Copy the text below word for word, starting at the beginning of the rows and ending at the line that contains "kunnen betekenen door alle informatie op de", both included. Leave the pictures out of your copy.

--- START ---

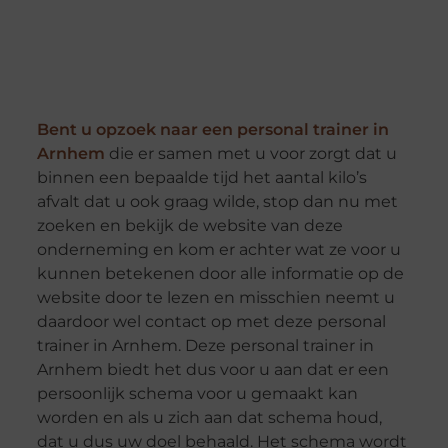
Bent u opzoek naar een personal trainer in
Arnhem
die er samen met u voor zorgt dat u
binnen een bepaalde tijd het aantal kilo’s
afvalt dat u ook graag wilde, stop dan nu met
zoeken en bekijk de website van deze
onderneming en kom er achter wat ze voor u
kunnen betekenen door alle informatie op de
website door te lezen en misschien neemt u
daardoor wel contact op met deze personal
trainer in Arnhem. Deze personal trainer in
Arnhem biedt het dus voor u aan dat er een
persoonlijk schema voor u gemaakt kan
worden en als u zich aan dat schema houd,
dat u dus uw doel behaald. Het schema wordt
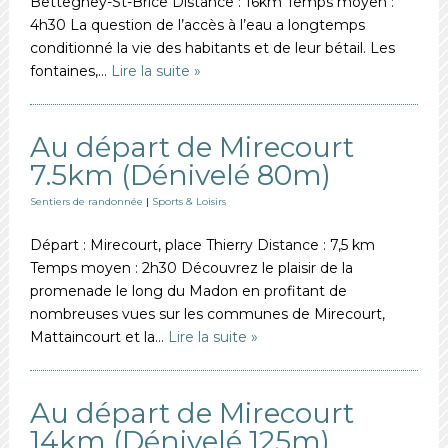
Bettegney-St-Brice Distance : 16km Temps moyen :
4h30 La question de l’accès à l’eau a longtemps
conditionné la vie des habitants et de leur bétail. Les
fontaines,…
Lire la suite »
Au départ de Mirecourt
7.5km (Dénivelé 80m)
Sentiers de randonnée
|
Sports & Loisirs
Départ : Mirecourt, place Thierry Distance : 7,5 km
Temps moyen : 2h30 Découvrez le plaisir de la
promenade le long du Madon en profitant de
nombreuses vues sur les communes de Mirecourt,
Mattaincourt et la…
Lire la suite »
Au départ de Mirecourt
14km (Dénivelé 125m)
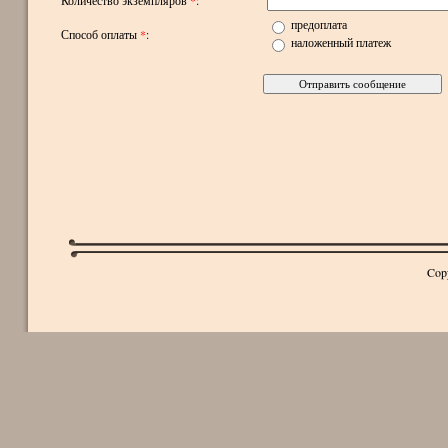
предоплата
Способ оплаты
*
:
наложенный платеж
Cop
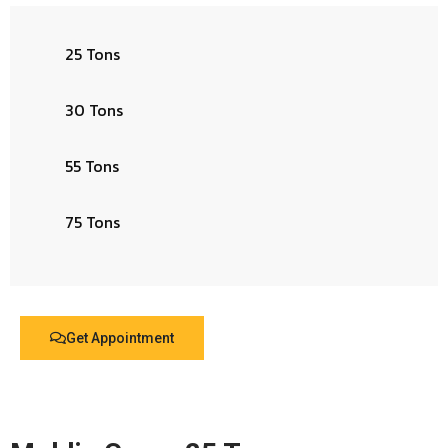
25 Tons
30 Tons
55 Tons
75 Tons
Get Appointment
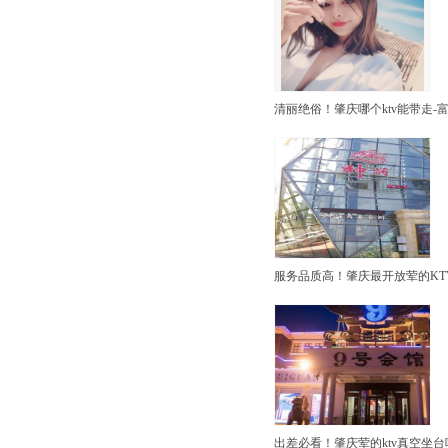
清丽绝俗！肇庆哪个ktv能带走-
服务品质高！肇庆最开放荤的KT
出差必看！肇庆荤的ktv真空坐台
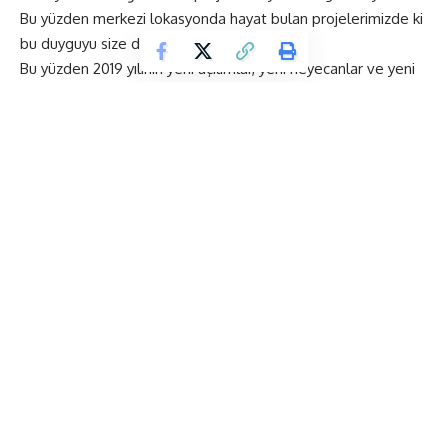
Bu yüzden merkezi lokasyonda hayat bulan projelerimizde ki
bu duyguyu size de hissettirmek istiyoruz.
Bu yüzden 2019 yılının yeni açılımlar, yeni heyecanlar ve yeni
girişimlerini konuşurken sizi,
Bomonti The House Residence
projemizde, kahvaltıda ağırlamak istiyoruz.
Son zamanların en dikkat çekici lokasyonlarından Bomonti’yi
birlikte deneyimledikten sonra, bir diğer projemizin yer aldığı,
Galatasaray ile Galataport arasında yer alan sanat galerileri,
restaurantlar, kafeler, oteller, sokak mağazaları ve yürüyüş
alanları ile sıra dışı bir mahalle olan Tomtom’da bir geziye
davet etmek istiyoruz.
Tomtom’da yer alan güzellikleri birlikte deneyimlerken
Tomtom Corners projemizin de detaylarını bir öğle
yemeğinde sizlerle paylaşmak istiyoruz.
FYP Proje Geliştirme Pazarlama Satış Kurucusu Füsun
Yılmaz Phillipson
ev sahipliğinde, Bomonti’de
Yenigün
İnşaat
üst yönetimi ve TomTom’da ise
Krea Gayrimenkul
üst yönetimi ile buluşmak için sizi de davetimize bekliyoruz…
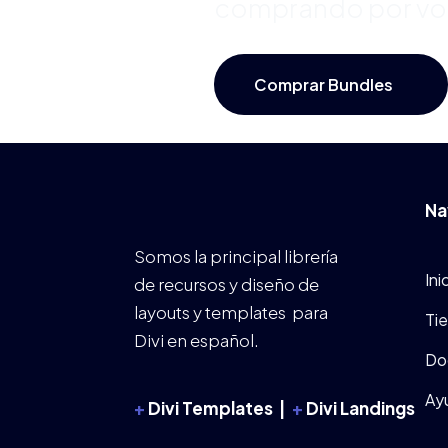
comprando por v
Comprar Bundles
Na
Somos la principal librería
Ini
de recursos y diseño de
layouts y templates para
Ti
Divi en español.
Do
Ay
+
Divi Templates |
+
Divi Landings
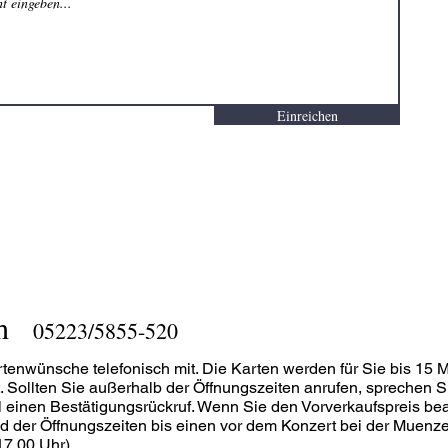
Einreichen
h
05223/5855-520
rtenwünsche telefonisch mit. Die Karten werden für Sie bis 15 
 Sollten Sie außerhalb der Öffnungszeiten anrufen, sprechen Si
ll einen Bestätigungsrückruf. Wenn Sie den Vorverkaufspreis be
d der Öffnungszeiten bis einen vor dem Konzert bei der Muenze
17.00 Uhr)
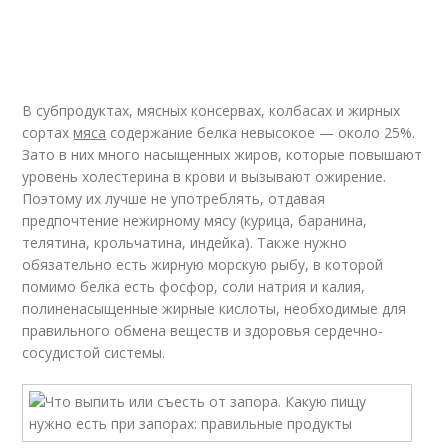
В субпродуктах, мясных консервах, колбасах и жирных
сортах
мяса
содержание белка невысокое — около 25%.
Зато в них много насыщенных жиров, которые повышают
уровень холестерина в крови и вызывают ожирение.
Поэтому их лучше не употреблять, отдавая
предпочтение нежирному мясу (курица, баранина,
телятина, крольчатина, индейка). Также нужно
обязательно есть жирную морскую рыбу, в которой
помимо белка есть фосфор, соли натрия и калия,
полиненасыщенные жирные кислоты, необходимые для
правильного обмена веществ и здоровья сердечно-
сосудистой системы.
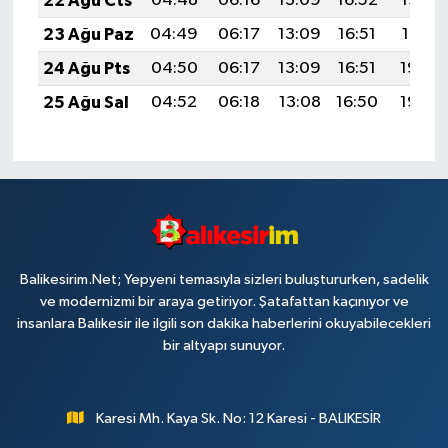
22 Ağu Cts
04:48
06:16
13:09
16:52
19:52
23 Ağu Paz
04:49
06:17
13:09
16:51
19:51
24 Ağu Pts
04:50
06:17
13:09
16:51
19:50
25 Ağu Sal
04:52
06:18
13:08
16:50
19:48
Balikesirim.Net; Yepyeni temasıyla sizleri buluştururken, sadelik
ve modernizmi bir araya getiriyor. Şatafattan kaçınıyor ve
insanlara Balıkesir ile ilgili son dakika haberlerini okuyabilecekleri
bir altyapı sunuyor.
Karesi Mh. Kaya Sk. No: 12 Karesi - BALIKESİR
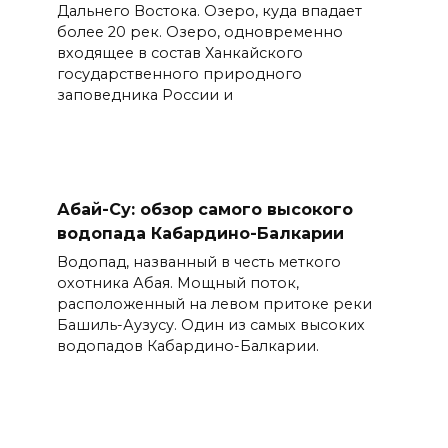
Дальнего Востока. Озеро, куда впадает
более 20 рек. Озеро, одновременно
входящее в состав Ханкайского
государственного природного
заповедника России и
Абай-Су: обзор самого высокого
водопада Кабардино-Балкарии
Водопад, названный в честь меткого
охотника Абая. Мощный поток,
расположенный на левом притоке реки
Башиль-Аузусу. Один из самых высоких
водопадов Кабардино-Балкарии.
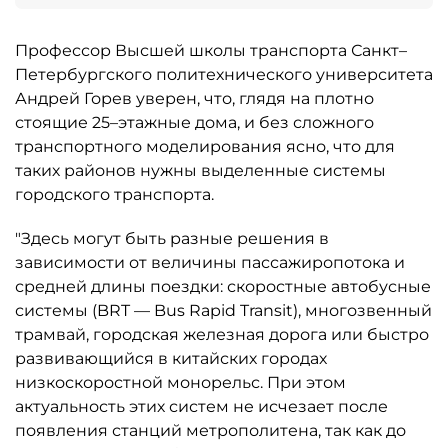
Профессор Высшей школы транспорта Санкт–
Петербургского политехнического университета
Андрей Горев уверен, что, глядя на плотно
стоящие 25–этажные дома, и без сложного
транспортного моделирования ясно, что для
таких районов нужны выделенные системы
городского транспорта.
"Здесь могут быть разные решения в
зависимости от величины пассажиропотока и
средней длины поездки: скоростные автобусные
системы (BRT — Bus Rapid Transit), многозвенный
трамвай, городская железная дорога или быстро
развивающийся в китайских городах
низкоскоростной монорельс. При этом
актуальность этих систем не исчезает после
появления станций метрополитена, так как до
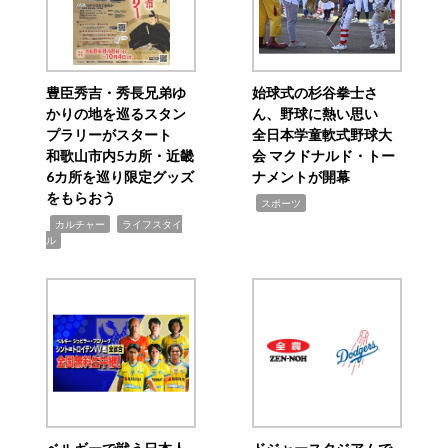
豊臣秀吉・秀長兄弟ゆ
始球式の杉谷拳士さ
かりの地を巡るスタン
ん、野球に熱い思い
プラリーがスタート
全日本学童軟式野球大
和歌山市内5カ所・近畿
会 マクドナルド・トー
6カ所を巡り限定グッズ
ナメントが開幕
をもらおう
,
スポーツ
,
,
カルチャー
ライフスタイ
ル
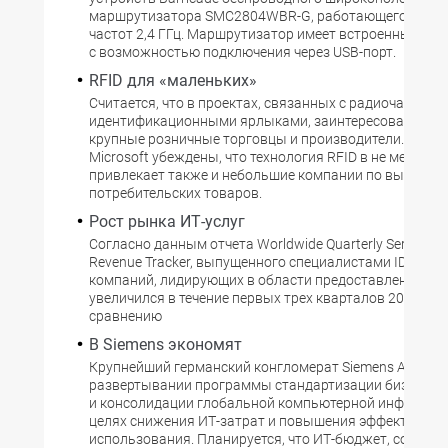
маршрутизатора SMC2804WBR-G, работающего в диа
частот 2,4 ГГц. Маршрутизатор имеет встроенный сер
с возможностью подключения через USB-порт.
RFID для «маленьких»
Считается, что в проектах, связанных с радиочастот
идентификационными ярлыками, заинтересованы ли
крупные розничные торговцы и производители. Однак
Microsoft убеждены, что технология RFID в не меньшей
привлекает также и небольшие компании по выпуску 
потребительских товаров.
Рост рынка ИТ-услуг
Согласно данным отчета Worldwide Quarterly Services 
Revenue Tracker, выпущенного специалистами IDC, биз
компаний, лидирующих в области предоставления ИТ-
увеличился в течение первых трех кварталов 2003 год
сравнению
В Siemens экономят
Крупнейший германский конгломерат Siemens AG объ
развертывании программы стандартизации бизнес-п
и консолидации глобальной компьютерной инфрастру
целях снижения ИТ-затрат и повышения эффективнос
использования. Планируется, что ИТ-бюджет, состав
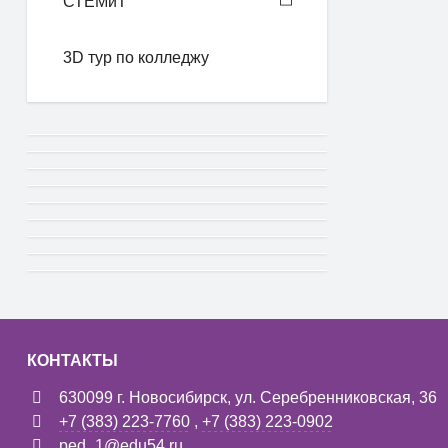
СТЕМиТ
3D тур по колледжу
КОНТАКТЫ
630099 г. Новосибирск, ул. Серебренниковская, 36
+7 (383) 223-7760
,
+7 (383) 223-0902
ped_1@edu54.ru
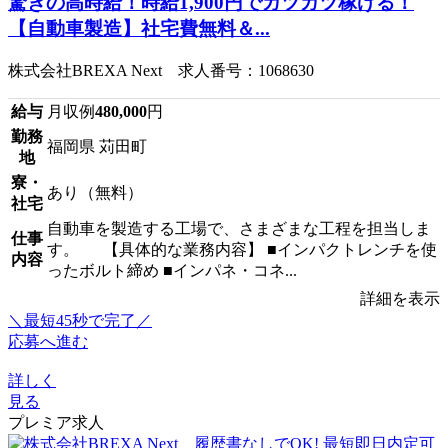
驚きの高時給！時給1,900円でガツガツ稼げる！
【自動車製造】社宅費無料＆...
株式会社BREXA Next 求人番号：1068630
給与
月収例
480,000
円
勤務
福岡県 苅田町
地
寮・
あり（無料）
社宅
自動車を製造する工場で、さまざまな工程を担当しま
仕事
す。 【具体的な業務内容】 ■インパクトレンチを使
内容
ったボルト締め ■インパネ・コネ...
詳細を表示
＼最短45秒で完了／
応募へ進む
詳しく
見る
プレミア求人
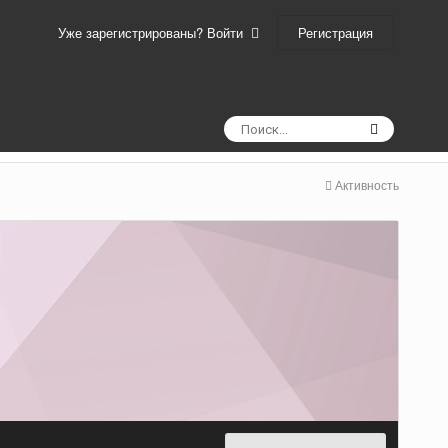
Регистрация
Уже зарегистрированы? Войти
Активность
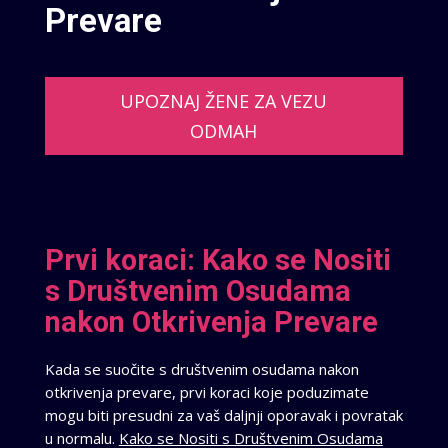
Prevare
UPOZNAJ ŽENE ZA VEZU
ODMAH
Prvi koraci: Kako se Nositi
s Društvenim Osudama
nakon Otkrivenja Prevare
Kada se suočite s društvenim osudama nakon
otkrivenja prevare, prvi koraci koje poduzimate
mogu biti presudni za vaš daljnji oporavak i povratak
u normalu.
Kako se Nositi s Društvenim Osudama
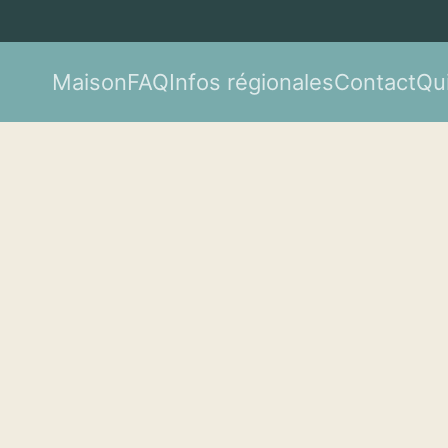
Maison
FAQ
Infos régionales
Contact
Qu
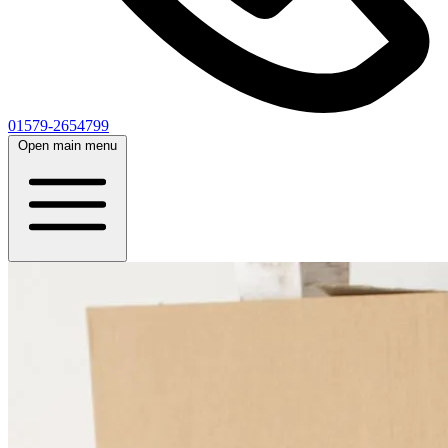
01579-2654799
Open main menu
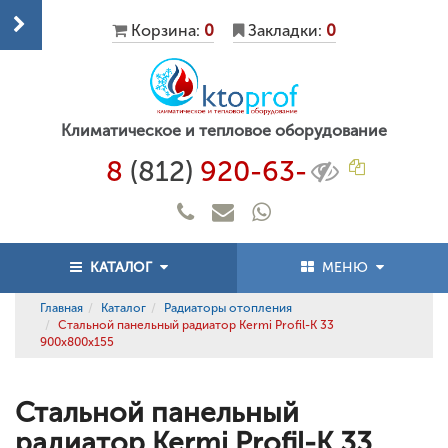
Корзина:
0
Закладки:
0
Климатическое и тепловое оборудование
8
(812)
920-63-
КАТАЛОГ
МЕНЮ
Главная
Каталог
Радиаторы отопления
Стальной панельный радиатор Kermi Profil-K 33
900x800x155
Стальной панельный
радиатор Kermi Profil-K 33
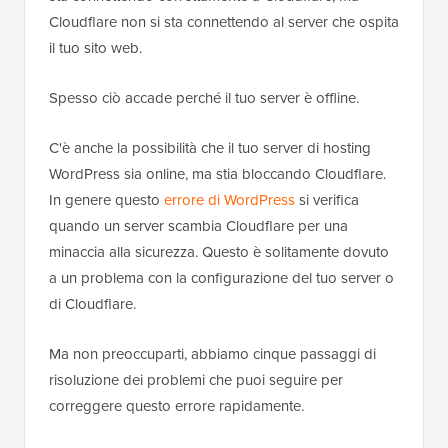
Cloudflare non si sta connettendo al server che ospita
il tuo sito web.
Spesso ciò accade perché il tuo server è offline.
C'è anche la possibilità che il tuo server di hosting
WordPress sia online, ma stia bloccando Cloudflare.
In genere questo
errore di WordPress
si verifica
quando un server scambia Cloudflare per una
minaccia alla sicurezza. Questo è solitamente dovuto
a un problema con la configurazione del tuo server o
di Cloudflare.
Ma non preoccuparti, abbiamo cinque passaggi di
risoluzione dei problemi che puoi seguire per
correggere questo errore rapidamente.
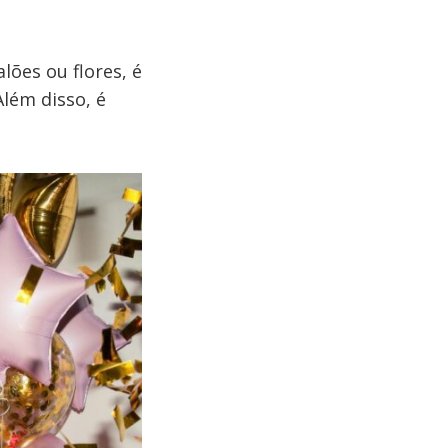
lões ou flores, é
lém disso, é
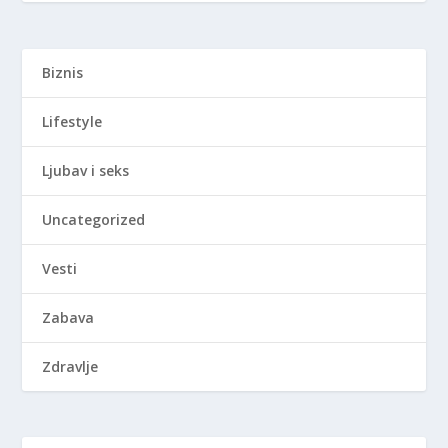
Biznis
Lifestyle
Ljubav i seks
Uncategorized
Vesti
Zabava
Zdravlje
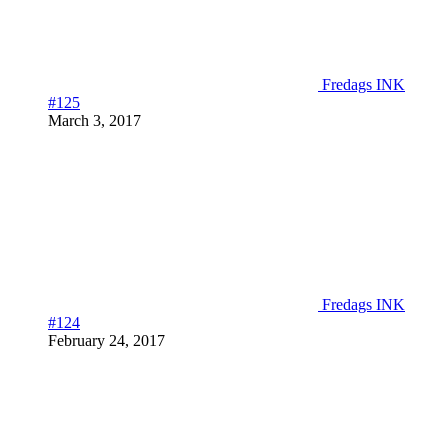
Fredags INK
#125
March 3, 2017
Fredags INK
#124
February 24, 2017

--- END ---

**RESPONSE TO THIS EXERCISE:**
Bent u opzoek naar een personal trainer in
Arnhem
die er samen met u voor zorgt dat u
binnen een bepaalde tijd het aantal kilo’s
afvalt dat u ook graag wilde, stop dan nu met
zoeken en bekijk de website van deze
onderneming en kom er achter wat ze voor u
kunnen betekenen door alle informatie op de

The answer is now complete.